**WHAT TO WORK ON**
Every record must be given again word for word; no picture belongs in the copy.

**DATA FOR THIS TASK**
---*---
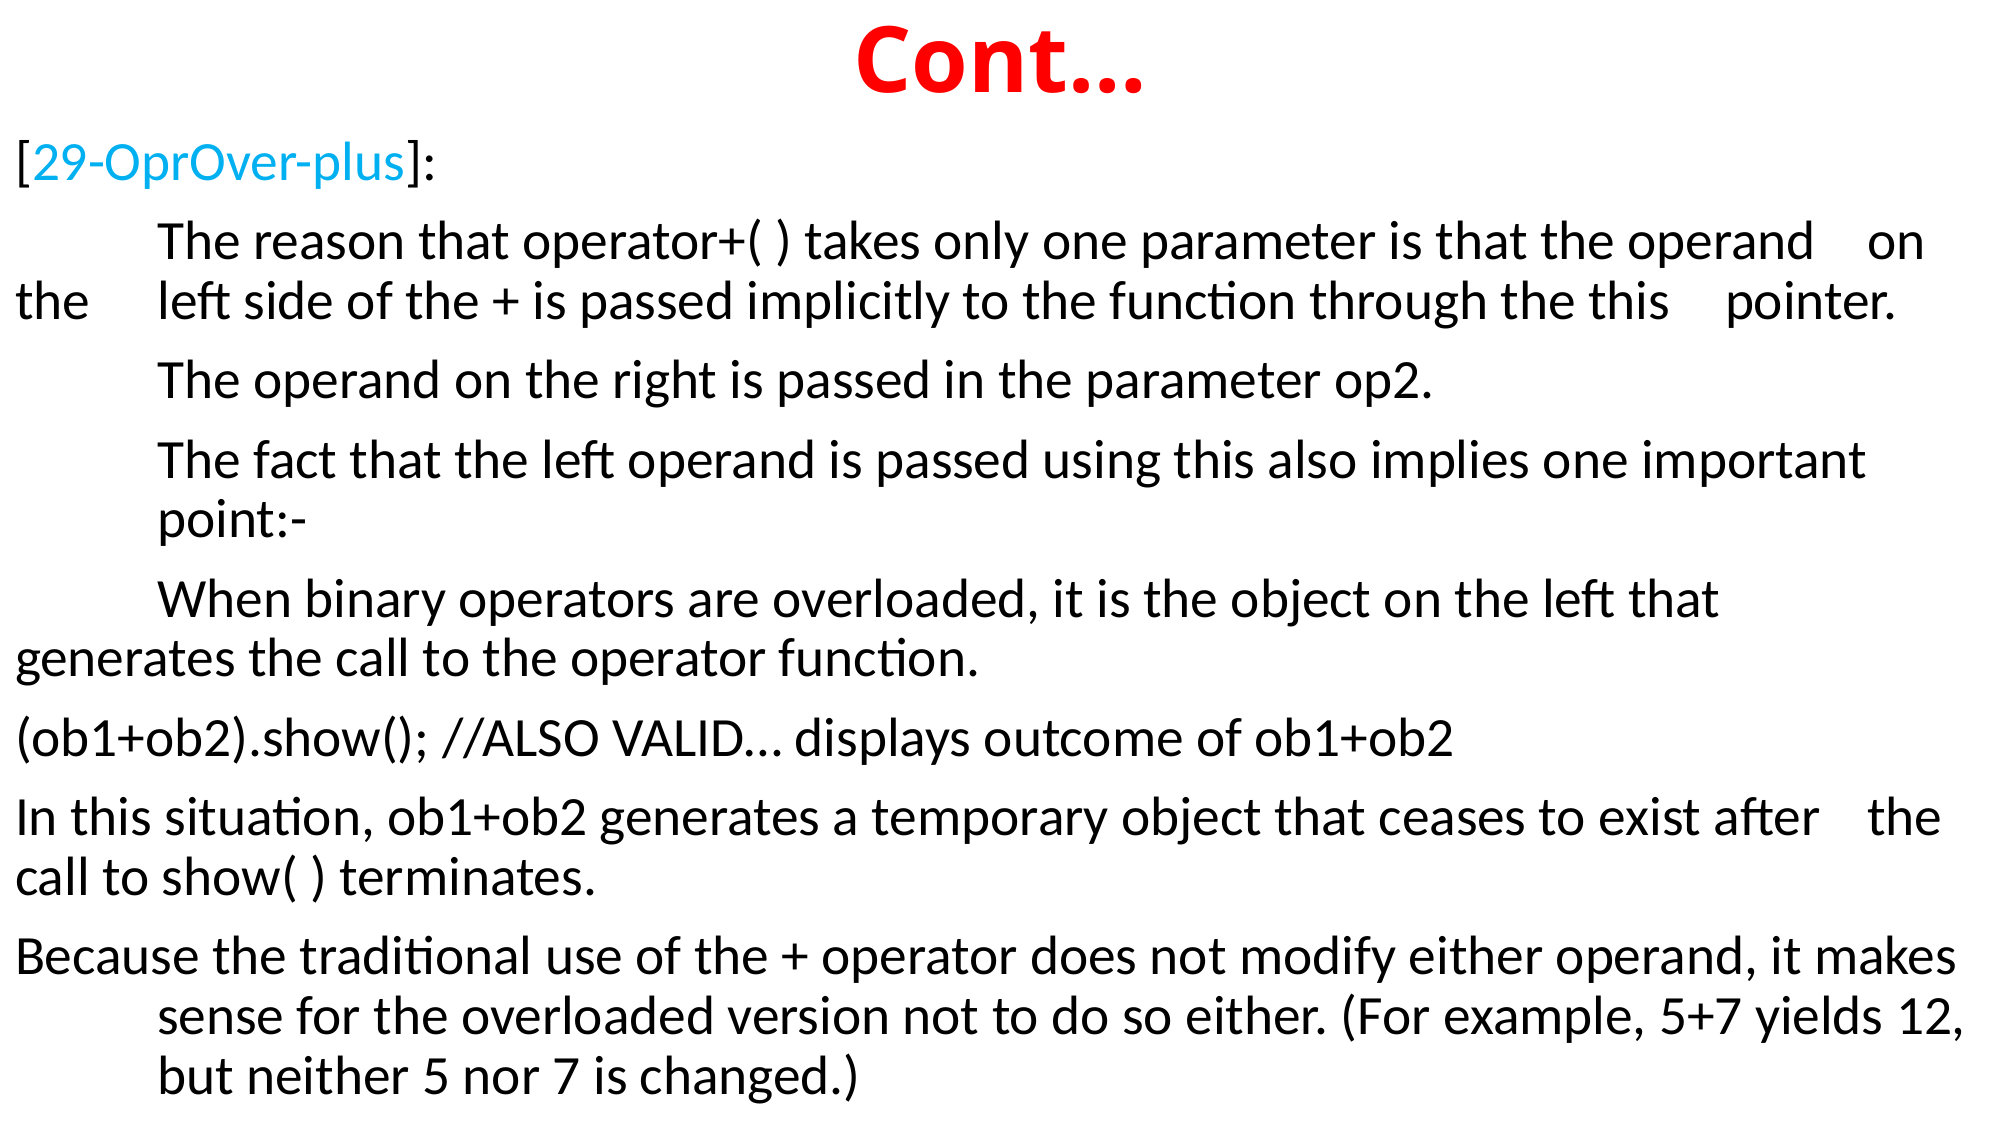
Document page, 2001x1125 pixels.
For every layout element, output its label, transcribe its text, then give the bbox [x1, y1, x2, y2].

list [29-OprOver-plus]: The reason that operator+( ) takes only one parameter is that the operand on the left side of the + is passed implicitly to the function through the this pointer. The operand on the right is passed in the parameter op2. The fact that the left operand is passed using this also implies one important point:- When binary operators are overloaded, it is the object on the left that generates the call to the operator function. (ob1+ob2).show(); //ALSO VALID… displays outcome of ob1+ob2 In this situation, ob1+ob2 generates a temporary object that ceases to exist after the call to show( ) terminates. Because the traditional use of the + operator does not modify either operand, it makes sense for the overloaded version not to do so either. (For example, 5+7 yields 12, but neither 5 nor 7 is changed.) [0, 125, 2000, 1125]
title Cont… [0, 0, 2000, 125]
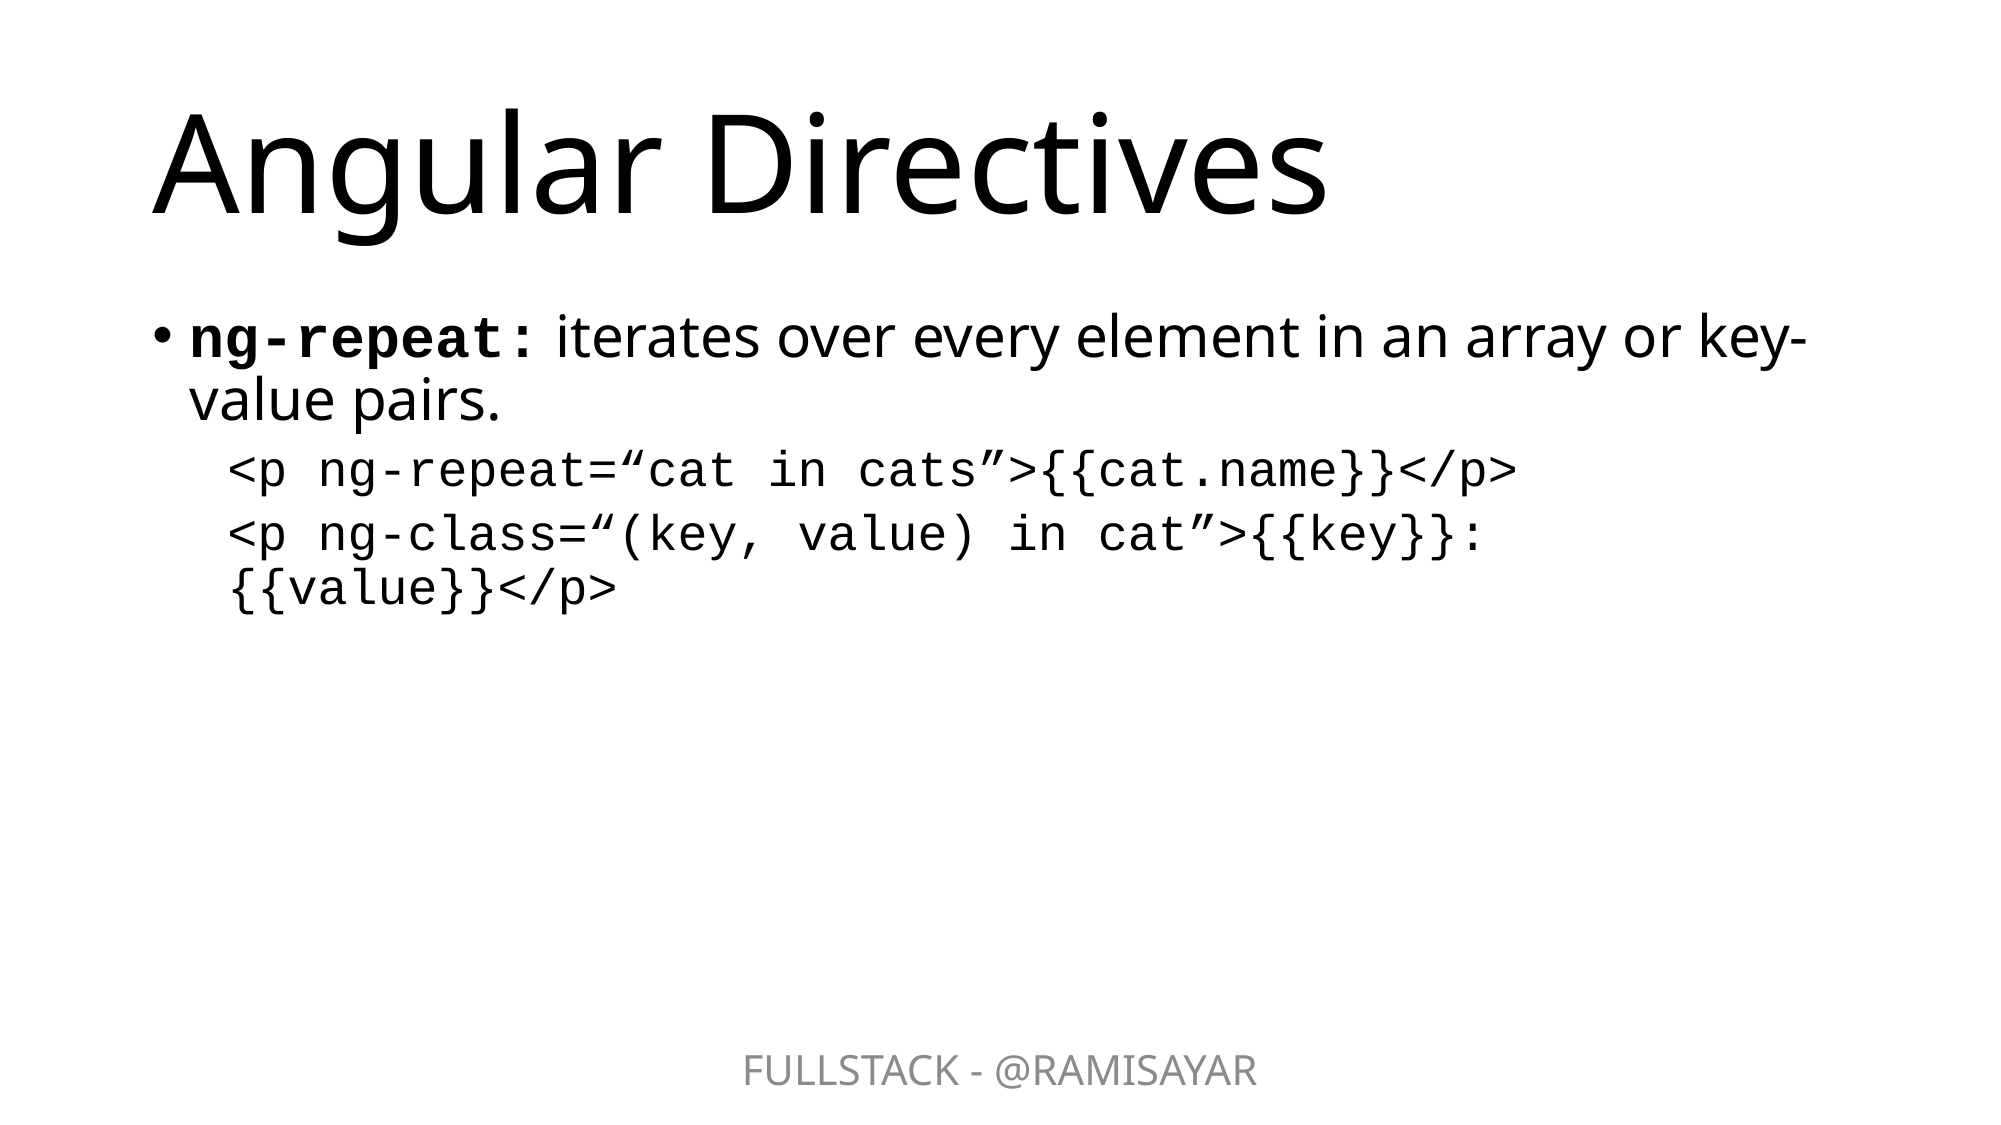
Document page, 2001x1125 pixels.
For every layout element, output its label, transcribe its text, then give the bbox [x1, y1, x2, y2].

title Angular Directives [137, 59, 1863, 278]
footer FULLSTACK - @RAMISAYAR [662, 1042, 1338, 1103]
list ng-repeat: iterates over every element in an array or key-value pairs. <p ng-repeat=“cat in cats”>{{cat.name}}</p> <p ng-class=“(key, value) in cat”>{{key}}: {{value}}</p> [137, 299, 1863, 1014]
---*---
**EXERCISE RESULT**
Document page, 2001x1125 pixels.
For every layout element, output its label, transcribe its text, then give the bbox [x1, y1, x2, y2].

list [29-OprOver-plus]: The reason that operator+( ) takes only one parameter is that the operand on the left side of the + is passed implicitly to the function through the this pointer. The operand on the right is passed in the parameter op2. The fact that the left operand is passed using this also implies one important point:- When binary operators are overloaded, it is the object on the left that generates the call to the operator function. (ob1+ob2).show(); //ALSO VALID… displays outcome of ob1+ob2 In this situation, ob1+ob2 generates a temporary object that ceases to exist after the call to show( ) terminates. Because the traditional use of the + operator does not modify either operand, it makes sense for the overloaded version not to do so either. (For example, 5+7 yields 12, but neither 5 nor 7 is changed.) [0, 125, 2000, 1125]
title Cont… [0, 0, 2000, 125]
Document page, 2001x1125 pixels.
For every layout element, output its label, transcribe its text, then give the bbox [x1, y1, x2, y2].

title Angular Directives [137, 59, 1863, 278]
footer FULLSTACK - @RAMISAYAR [662, 1042, 1338, 1103]
list ng-repeat: iterates over every element in an array or key-value pairs. <p ng-repeat=“cat in cats”>{{cat.name}}</p> <p ng-class=“(key, value) in cat”>{{key}}: {{value}}</p> [137, 299, 1863, 1014]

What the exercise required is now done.